The U.S. Department of Health and Human Services remains steadfast in its plan to hire navigators to assist and guide people through their options on the exchanges. It will also maintain a relationship with brokers and agents to provide their own recommendations to people considering or entering exchanges.

The Centers for Medicare and Medicaid Services late Friday released a final rule the navigator program, confirming that the role of navigators will be assistance-oriented and stating, as the group has on numerous occasions, that brokers and agents can be navigators if they choose to do so, but otherwise remain separate from navigators.

“We expect that agents and brokers will continue to play an important role in educating consumers about their health coverage options and, unlike navigators and non-navigator assistance personnel, will also be able to sell consumers health insurance coverage,” according to the ruling.

If brokers and agents do choose to become a navigator, “they would not be permitted to receive any direct or indirect consideration from a health insurance or stop-loss insurance issuer in connection with the enrollment of any individuals or employees in QHPs or non-QHPs,” the ruling states.

In April, Gary Cohen, director of CMS’s Center for Consumer Information and Insurance Oversight, elaborated on this sentiment to EBA: “They are not making recommendations, they’re not selling,” he said of navigators. “Some things are the same; they will [both] provide education and inform people about options available to them. But I think you go to an agent because you want to ask the agent sort of the bottom-line question, ‘What do you think I should do?’ And if a navigator is asked that question they’re going to say, ‘I can’t tell you what to do.’”

"NAIFA remains concerned that consumers will be confused about the limitations of navigators," Robert Smith, president of the National Association of Insurance and Financial Advisors, said in a statement today. "Brokers do much more than sell insurance ... Brokers explain critical differences in plan options and coverage. This may involve substantial research and fact-finding about the client’s needs."
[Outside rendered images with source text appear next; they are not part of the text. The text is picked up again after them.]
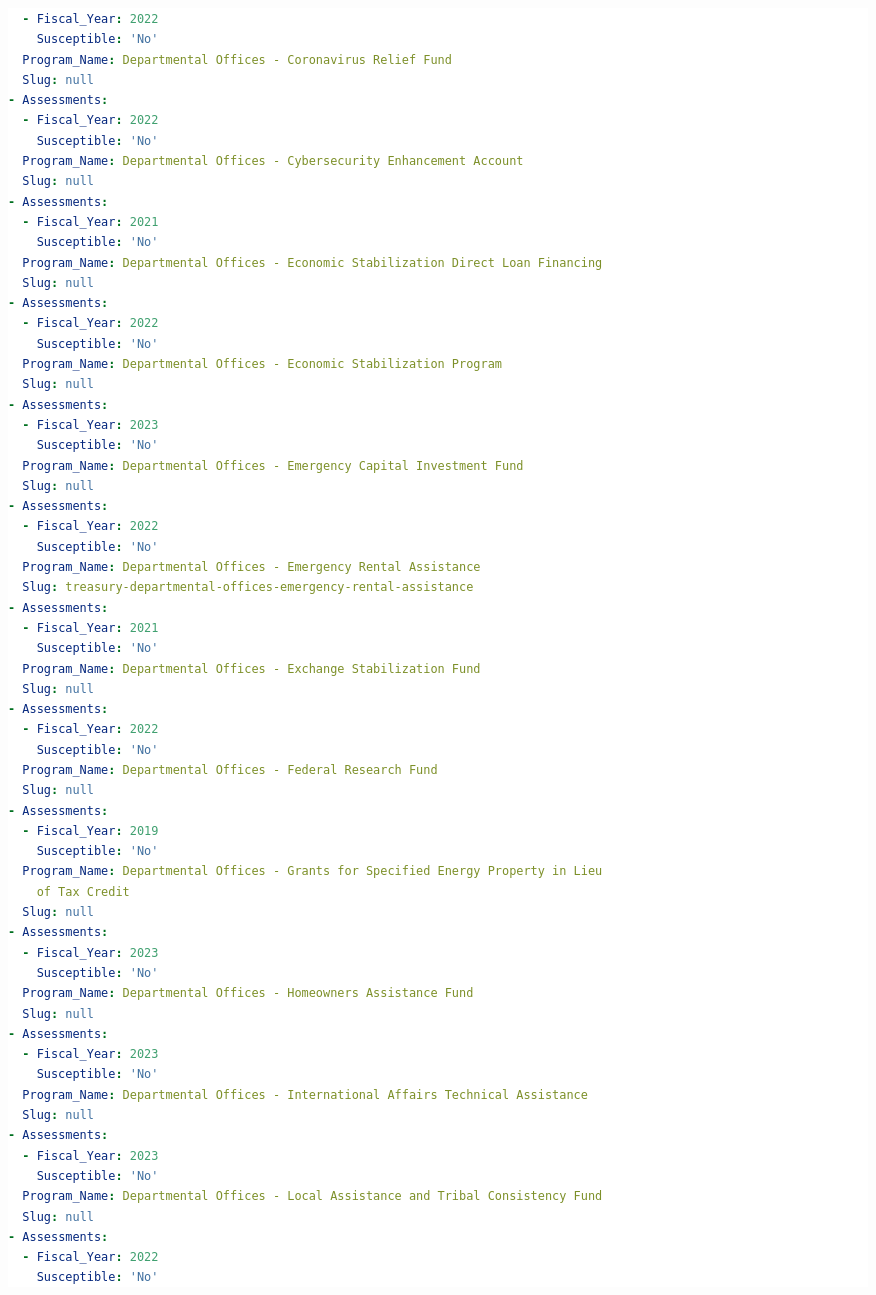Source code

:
 ```yaml
  - Fiscal_Year: 2022
    Susceptible: 'No'
  Program_Name: Departmental Offices - Coronavirus Relief Fund
  Slug: null
- Assessments:
  - Fiscal_Year: 2022
    Susceptible: 'No'
  Program_Name: Departmental Offices - Cybersecurity Enhancement Account
  Slug: null
- Assessments:
  - Fiscal_Year: 2021
    Susceptible: 'No'
  Program_Name: Departmental Offices - Economic Stabilization Direct Loan Financing
  Slug: null
- Assessments:
  - Fiscal_Year: 2022
    Susceptible: 'No'
  Program_Name: Departmental Offices - Economic Stabilization Program
  Slug: null
- Assessments:
  - Fiscal_Year: 2023
    Susceptible: 'No'
  Program_Name: Departmental Offices - Emergency Capital Investment Fund
  Slug: null
- Assessments:
  - Fiscal_Year: 2022
    Susceptible: 'No'
  Program_Name: Departmental Offices - Emergency Rental Assistance
  Slug: treasury-departmental-offices-emergency-rental-assistance
- Assessments:
  - Fiscal_Year: 2021
    Susceptible: 'No'
  Program_Name: Departmental Offices - Exchange Stabilization Fund
  Slug: null
- Assessments:
  - Fiscal_Year: 2022
    Susceptible: 'No'
  Program_Name: Departmental Offices - Federal Research Fund
  Slug: null
- Assessments:
  - Fiscal_Year: 2019
    Susceptible: 'No'
  Program_Name: Departmental Offices - Grants for Specified Energy Property in Lieu
    of Tax Credit
  Slug: null
- Assessments:
  - Fiscal_Year: 2023
    Susceptible: 'No'
  Program_Name: Departmental Offices - Homeowners Assistance Fund
  Slug: null
- Assessments:
  - Fiscal_Year: 2023
    Susceptible: 'No'
  Program_Name: Departmental Offices - International Affairs Technical Assistance
  Slug: null
- Assessments:
  - Fiscal_Year: 2023
    Susceptible: 'No'
  Program_Name: Departmental Offices - Local Assistance and Tribal Consistency Fund
  Slug: null
- Assessments:
  - Fiscal_Year: 2022
    Susceptible: 'No'
```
The federal government and states that are operating their own exchanges are expected to release a training portal for both navigators and brokers/agents who plan to aide people on the exchanges. A marketplace timeline provided by CCIIO for the rollout of the Affordable Care Act says that this training will be complete by August. However, CMS officials said Monday that the training portal will be developed now that the navigator ruling is final. They did not comment on timing.
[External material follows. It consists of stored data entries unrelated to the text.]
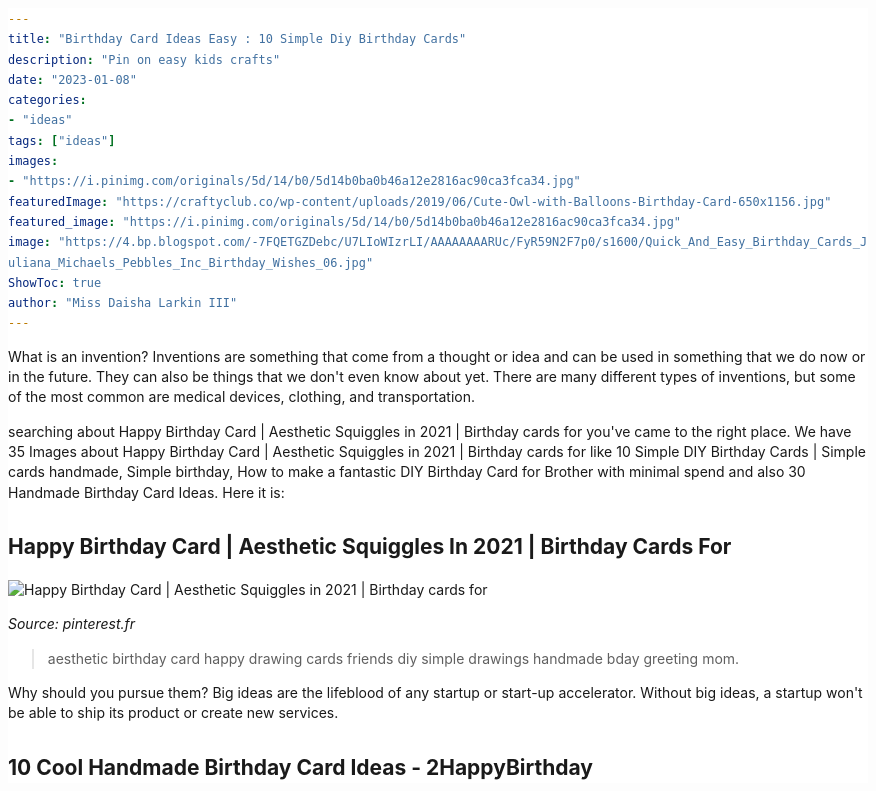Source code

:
 ```yaml
---
title: "Birthday Card Ideas Easy : 10 Simple Diy Birthday Cards"
description: "Pin on easy kids crafts"
date: "2023-01-08"
categories:
- "ideas"
tags: ["ideas"]
images:
- "https://i.pinimg.com/originals/5d/14/b0/5d14b0ba0b46a12e2816ac90ca3fca34.jpg"
featuredImage: "https://craftyclub.co/wp-content/uploads/2019/06/Cute-Owl-with-Balloons-Birthday-Card-650x1156.jpg"
featured_image: "https://i.pinimg.com/originals/5d/14/b0/5d14b0ba0b46a12e2816ac90ca3fca34.jpg"
image: "https://4.bp.blogspot.com/-7FQETGZDebc/U7LIoWIzrLI/AAAAAAAARUc/FyR59N2F7p0/s1600/Quick_And_Easy_Birthday_Cards_Juliana_Michaels_Pebbles_Inc_Birthday_Wishes_06.jpg"
ShowToc: true
author: "Miss Daisha Larkin III"
---
```



What is an invention?
Inventions are something that come from a thought or idea and can be used in something that we do now or in the future. They can also be things that we don't even know about yet. There are many different types of inventions, but some of the most common are medical devices, clothing, and transportation.

	

		
searching about Happy Birthday Card | Aesthetic Squiggles in 2021 | Birthday cards for you've came to the right place. We have 35 Images about Happy Birthday Card | Aesthetic Squiggles in 2021 | Birthday cards for like 10 Simple DIY Birthday Cards | Simple cards handmade, Simple birthday, How to make a fantastic DIY Birthday Card for Brother with minimal spend and also 30 Handmade Birthday Card Ideas. Here it is:
		
    
## Happy Birthday Card | Aesthetic Squiggles In 2021 | Birthday Cards For

<img loading=lazy src="https://i.pinimg.com/736x/ad/38/4b/ad384b00172d85f12e1d76094f36e36f.jpg" onerror="this.onerror=null;this.src='https://tse2.mm.bing.net/th?id=OIP._ZimnmPuBUKuMuWZvLVEegHaKk&amp;pid=15.1';" alt="Happy Birthday Card | Aesthetic Squiggles in 2021 | Birthday cards for">

_Source: pinterest.fr_

>aesthetic birthday card happy drawing cards friends diy simple drawings handmade bday greeting mom. 

	

Why should you pursue them?
Big ideas are the lifeblood of any startup or start-up accelerator. Without big ideas, a startup won't be able to ship its product or create new services.

    
## 10 Cool Handmade Birthday Card Ideas - 2HappyBirthday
The final rule also establishes that certified application counselors are “another type of assistance personnel available to provide information to consumers and facilitate their enrollment in QHPs and insurance affordability programs,” the rule states.

The National Association of Health Underwriters said this morning that they are still evaluating the full regulation, which is 145 pages. At the NAHU conference last month brokers told EBA that they understood navigators were a reality but are confident that their role, advising people on their options, will remain invaluable.